The (hidden?) cost of waiting for the dip

When Buying the Dip Doesn’t Work

Published: 9.5.2022

No financial advice

The content, all information, illustrations and figures in this article are for illustrative and didactic purposes only. Under no circumstances may this article be construed as financial advice, investment recommendation or offer within the meaning of the Securities Trading Act. Investment in bank deposits, securities, investment funds, real estate and commodities is associated with high risks of loss, up to and including total loss. Full limitation of liability

Does it make sense to hold back cash to invest it during the next crash? I mean it makes sense, doesn’t it? Just as we prefer to buy groceries on sale, why shouldn’t we wait for stocks to go “on sale”?

But there is a price to be paid for keeping cash reserves. The money we hold back does not make us the gains that we expect from the stock market while we are waiting for the next crash.

Buying the Dip Simulation

I would like to show this with the application below. What does it show? The graphs show the performance of two portfolios.

The portfolios both buy an ETF based on the MSCI World index.

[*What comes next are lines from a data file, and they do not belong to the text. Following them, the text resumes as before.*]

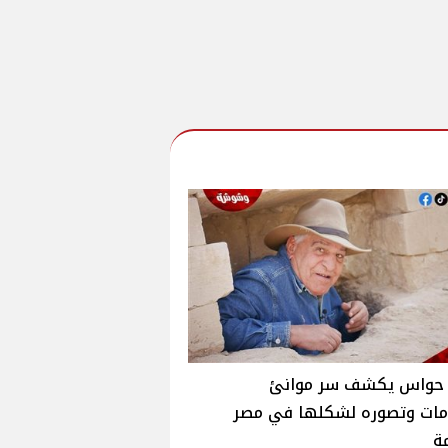
حواس يكشف سر موانئ
امات وتصوره لشكلها في مصر
ة‎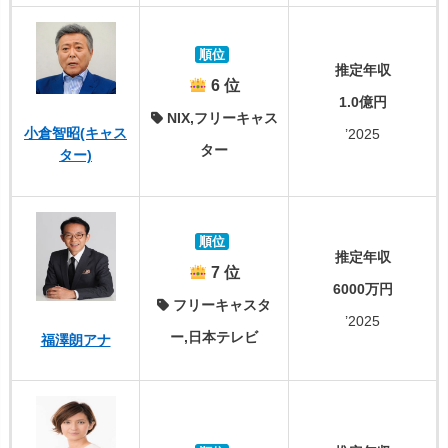
順位
推定年収
6 位
1.0億円
NIX,フリーキャス
小倉智昭(キャス
’2025
ター
ター)
順位
推定年収
7 位
6000万円
フリーキャスタ
’2025
ー,日本テレビ
福澤朗アナ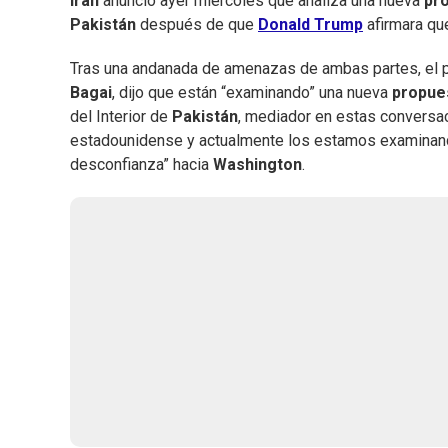
Irán
anunció ayer miércoles que analiza una nueva
pr
Pakistán
después de que
Donald Trump
afirmara que
Tras una andanada de amenazas de ambas partes, el po
Bagai
, dijo que están “examinando” una nueva
propue
del Interior de
Pakistán
, mediador en estas conversac
estadounidense y actualmente los estamos examinando”
desconfianza” hacia
Washington
.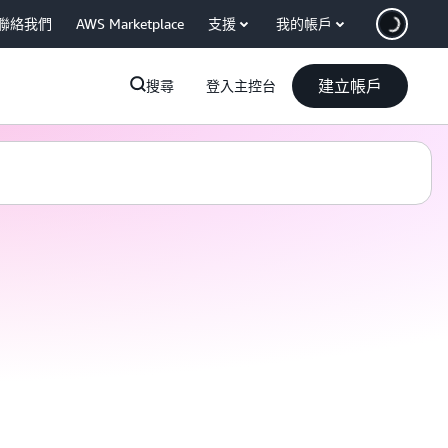
聯絡我們
AWS Marketplace
支援
我的帳戶
建立帳戶
搜尋
登入主控台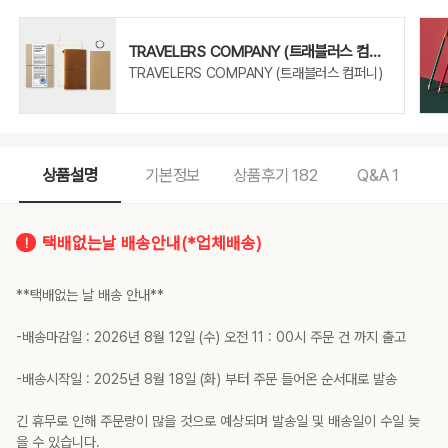
TRAVELERS COMPANY (트래블러스 컴퍼
니)
TRAVELERS COMPANY (트래블러스 컴퍼니)
상품설명
기본정보
상품후기
182
Q&A
1
택배없는날 배송안내(*업체배송)
**택배없는 날 배송 안내**
-배송마감일 : 2026년 8월 12일 (수) 오전 11 : 00시 주문 건 까지 출고
-배송시작일 : 2025년 8월 18일 (화) 부터 주문 들어온 순서대로 발송
긴 휴무로 인해 주문량이 많을 것으로 예상되며 발송일 및 배송일이 수일 늦
을 수 있습니다.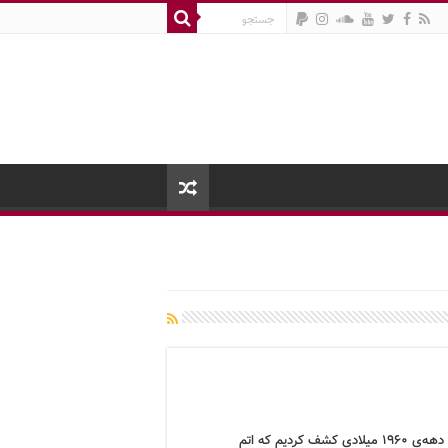
ما توی دهه‌ی ۱۹۶۰ میلادی کشف کردیم که اتم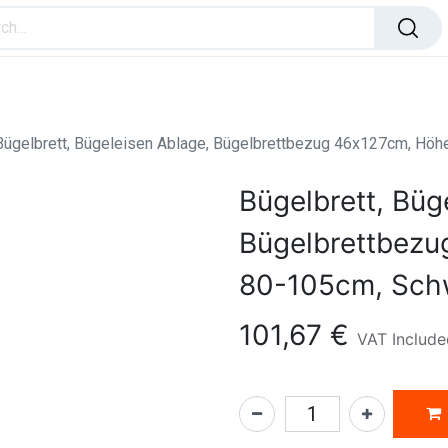
ome Improvement
Office Products
Toys & Games
Bügelbrett, Bügeleisen Ablage, Bügelbrettbezug 46x127cm, Hö
Bügelbrett, Büg
Bügelbrettbez
80-105cm, Sch
101,67
€
VAT Include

  1. Portfolio 1 buys shares every month for the total amount available.
  2. Portfolio 2 also buys shares each month, but holds back some percentage of the money as cash.

As soon as the index loses a certain percentage, Portfolio 2 buys the index with the accumulated cash reserves.

As much as I play with the numbers, I can’t find a setting where the buying the dip strategy makes more money.

A few comments on the simulation: For Portfolio 2 the first graph shows the sum of the index shares + the cash reserves. A limitation of the simulation is that it works with monthly figures. Although I don’t think it would look much different with more specific numbers, I wanted to mention it explicitly.

Literature

That buying the dip is not optimal for profit maximization is also the conclusion reached by Shohfi et al. (2021). They have investigated the buying the dip strategy for the SPY index.

They looked at how the return on investment of the strategy compared to the variance. That is, how much we would have earned with the strategy, and how much risk we would have had to endure for the profit.

This they have investigated for two scenarios. One with a single large sum at the beginning and the other for monthy inflows, e.g. a savings plan.

They considered investing all at once for the single large sum vs. spreading out the puchases into smaller chuncks when the index dropped some amount.

In the savings rate buying the dip scenario, all the money was held back and invested only when the index lost some amount.

Shohfi et al. (2021) come to a similar conclusion as me. Buying the dip is not a strategy to maximize the total return of your portfolio. Buy they also found that it could but used as a simple strategy to reduce the variance, e.g. risk, of portfolios.

Conclusion

Whether you want to buying the dip is up to you. But I think it is wrong to claim that you can maximize the profit with it.

This post is inspired by the analysis of the Dot-com Crash here: When Buying the Dip Doesn’t Work: An Analysis of the Dot-com Crash

References

Shohfi et al. (2021).
Buy the dip. ,.doi: 10.2139/ssrn.3835376.